Saya hanya mampu tersenyum ketika membaca surat kabar yang memberitakan pejabat pemerintahan yang memberikan alasan itu. Terbersit dalam hati; kalau peristiwa banjir besar ini terjadi tahun 2010, maka pasti pejabat juga beralasan kalau banjir tersebut sebagai gejala alam ’siklus duabelas tahunan’.
Tiba-tiba saja semua orang; pejabat, pengusaha, pedagang soto, ibu-ibu jadi ’tukang’ analis banjir. Mereka berteori tentang sumber banjir, membahas meteorologi dan yang paling sering adalah mencari ’kambing hitam’ terjadinya bencana lingkungan itu. Nah, kalau sudah bicara lingkungan, maka yang kena tuding adalah eksploitasi tambang batubara yang memang menggila di Kaltim.
Bayangkan, saat ini sudah ada 750 perusahaan yang berusaha batubara di Kaltim. Mulai dari yang kecil-kecil berizin Kuasa Pertambangan (KP), sampai yang izinnya dari Pemerintah Pusat yaitu PKP2B (Perjanjian Karya Pengusahaan Pertambangan Batubara). Untuk KP yang izin dari Bupati dan Walikota ada sekitar 200 perusahaan yang eksploitasi.
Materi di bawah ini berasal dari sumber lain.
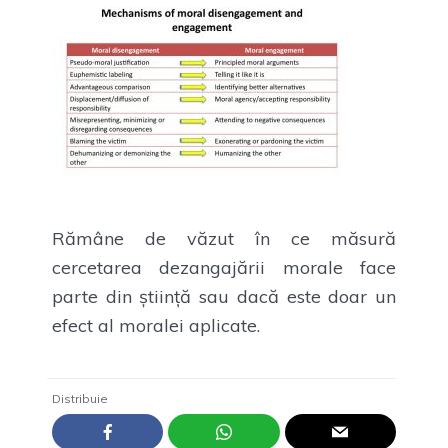
Rămâne de văzut în ce măsură
cercetarea dezangajării morale face
parte din știință sau dacă este doar un
efect al moralei aplicate.
Distribuie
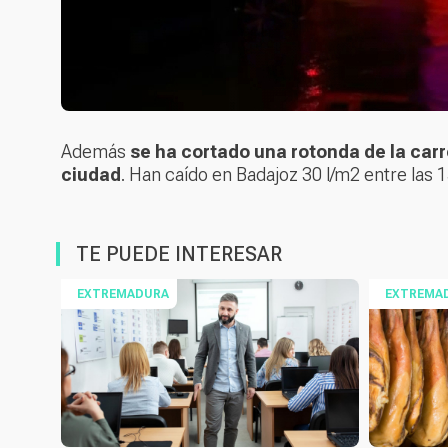
Además
se ha cortado una rotonda de la carr
ciudad
. Han caído en Badajoz 30 l/m2 entre las 1
TE PUEDE INTERESAR
EXTREMADURA
EXTREMA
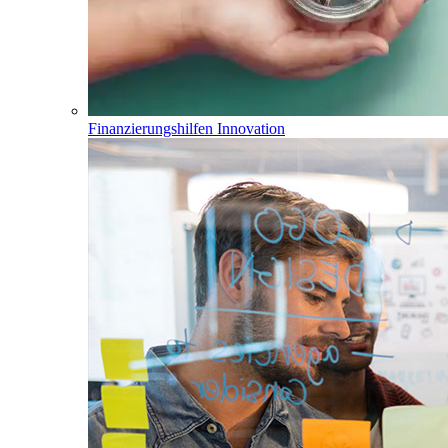
Finanzierungshilfen Innovation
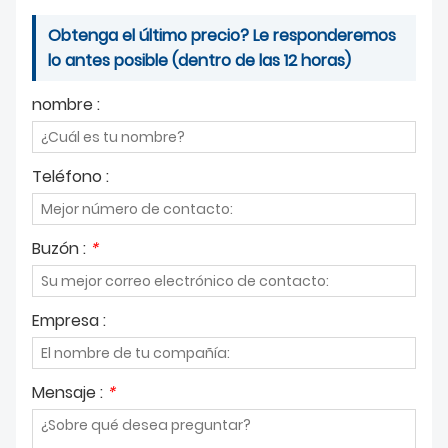
Obtenga el último precio? Le responderemos
lo antes posible (dentro de las 12 horas)
nombre :
Teléfono :
Buzón :
*
Empresa :
Mensaje :
*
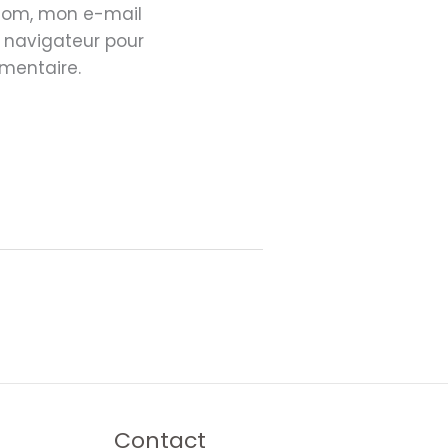
 nom, mon e-mail
e navigateur pour
mentaire.
Contact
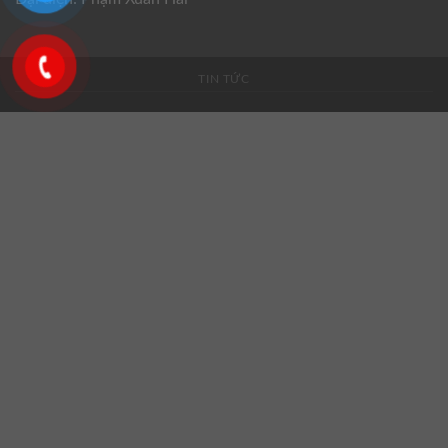
TIN TỨC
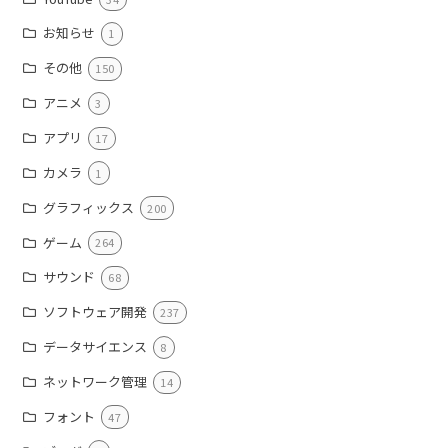
お知らせ
1
その他
150
アニメ
3
アプリ
17
カメラ
1
グラフィックス
200
ゲーム
264
サウンド
68
ソフトウェア開発
237
データサイエンス
8
ネットワーク管理
14
フォント
47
”Pokoknya pertambangan harus ditutup,” kata seseorang. Kemudian dari sebelah lainnya juga mengomel; ”Izin tambang harus dievaluasi”. ”Izin perusahaan tambang bernuansa KKN,” kata suara lainnya.
Rakyat Kaltim sudah lama gelisah dengan sistim pengelolaan sumber daya alam (SDA). Dulu, rakyat digelisahkan oleh begitu bersemangatnya pemerintah memberikan izin menebang hutan, sekarang di sektor tambang. Kedua sektor ini adalah sumber penyebab banjir dan bencana lingkungan jika tidak dikelola dengan benar.
Banjir yang sedang melanda Kota Samarinda dan juga beberapa daerah di Indonsia, momentum yang bagus untuk ’mengaudit’ kembali lingkungan, sekaligus mengevaluasi pemberian izin pertambangan batubara di Kaltim.
Para bupati dan walikota harus bisa ngerem nafsu memberikan izin pertambangan, karena kontribusi kerusakan lingkungan ternyata lebih besar dari pada aspek keuntungan daerah. Karena aspek kerusakan lingkugan lebih besar dari keuntungan, maka izin mengelola sumber daya alam tidak bisa hanya dari stakeholder lokal atau bupati dan walikota saja. Logisnya, izin mengelola sumber daya alam harus melewati pintu multi stakeholder, dimulai dari tingkat lokal, regional dan nasional. Ayo, selamatkan bumi Kaltim!